Search the entries below for the word "polymeric" and copy every line where it appears.
Top of Records for the task
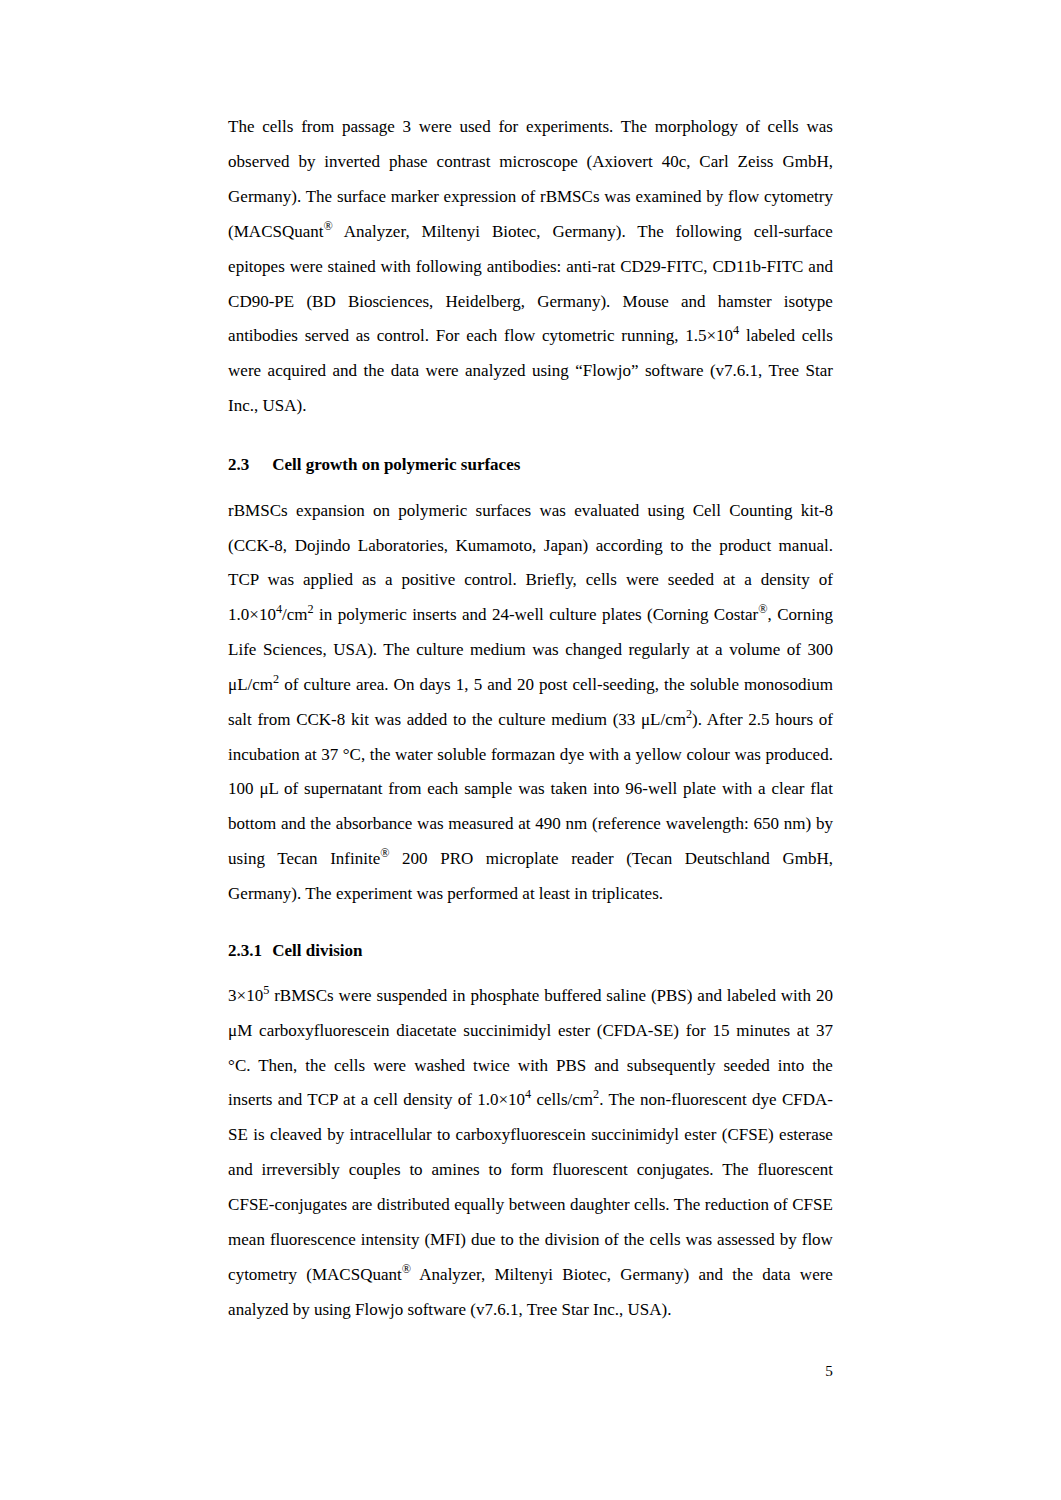The cells from passage 3 were used for experiments. The morphology of cells was observed by inverted phase contrast microscope (Axiovert 40c, Carl Zeiss GmbH, Germany). The surface marker expression of rBMSCs was examined by flow cytometry (MACSQuant® Analyzer, Miltenyi Biotec, Germany). The following cell-surface epitopes were stained with following antibodies: anti-rat CD29-FITC, CD11b-FITC and CD90-PE (BD Biosciences, Heidelberg, Germany). Mouse and hamster isotype antibodies served as control. For each flow cytometric running, 1.5×104 labeled cells were acquired and the data were analyzed using “Flowjo” software (v7.6.1, Tree Star Inc., USA).
2.3 Cell growth on polymeric surfaces
rBMSCs expansion on polymeric surfaces was evaluated using Cell Counting kit-8 (CCK-8, Dojindo Laboratories, Kumamoto, Japan) according to the product manual. TCP was applied as a positive control. Briefly, cells were seeded at a density of 1.0×104/cm2 in polymeric inserts and 24-well culture plates (Corning Costar®, Corning Life Sciences, USA). The culture medium was changed regularly at a volume of 300 μL/cm2 of culture area. On days 1, 5 and 20 post cell-seeding, the soluble monosodium salt from CCK-8 kit was added to the culture medium (33 μL/cm2). After 2.5 hours of incubation at 37 °C, the water soluble formazan dye with a yellow colour was produced. 100 μL of supernatant from each sample was taken into 96-well plate with a clear flat bottom and the absorbance was measured at 490 nm (reference wavelength: 650 nm) by using Tecan Infinite® 200 PRO microplate reader (Tecan Deutschland GmbH, Germany). The experiment was performed at least in triplicates.
2.3.1 Cell division
3×105 rBMSCs were suspended in phosphate buffered saline (PBS) and labeled with 20 μM carboxyfluorescein diacetate succinimidyl ester (CFDA-SE) for 15 minutes at 37 °C. Then, the cells were washed twice with PBS and subsequently seeded into the inserts and TCP at a cell density of 1.0×104 cells/cm2. The non-fluorescent dye CFDA-SE is cleaved by intracellular to carboxyfluorescein succinimidyl ester (CFSE) esterase and irreversibly couples to amines to form fluorescent conjugates. The fluorescent CFSE-conjugates are distributed equally between daughter cells. The reduction of CFSE mean fluorescence intensity (MFI) due to the division of the cells was assessed by flow cytometry (MACSQuant® Analyzer, Miltenyi Biotec, Germany) and the data were analyzed by using Flowjo software (v7.6.1, Tree Star Inc., USA).
5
Bottom of Records for the task
**Exercise output:**
2.3 Cell growth on polymeric surfaces
rBMSCs expansion on polymeric surfaces was evaluated using Cell Counting kit-8 (CCK-8, Dojindo Laboratories, Kumamoto, Japan) according to the product manual. TCP was applied as a positive control. Briefly, cells were seeded at a density of 1.0×104/cm2 in polymeric inserts and 24-well culture plates (Corning Costar®, Corning Life Sciences, USA). The culture medium was changed regularly at a volume of 300 μL/cm2 of culture area. On days 1, 5 and 20 post cell-seeding, the soluble monosodium salt from CCK-8 kit was added to the culture medium (33 μL/cm2). After 2.5 hours of incubation at 37 °C, the water soluble formazan dye with a yellow colour was produced. 100 μL of supernatant from each sample was taken into 96-well plate with a clear flat bottom and the absorbance was measured at 490 nm (reference wavelength: 650 nm) by using Tecan Infinite® 200 PRO microplate reader (Tecan Deutschland GmbH, Germany). The experiment was performed at least in triplicates.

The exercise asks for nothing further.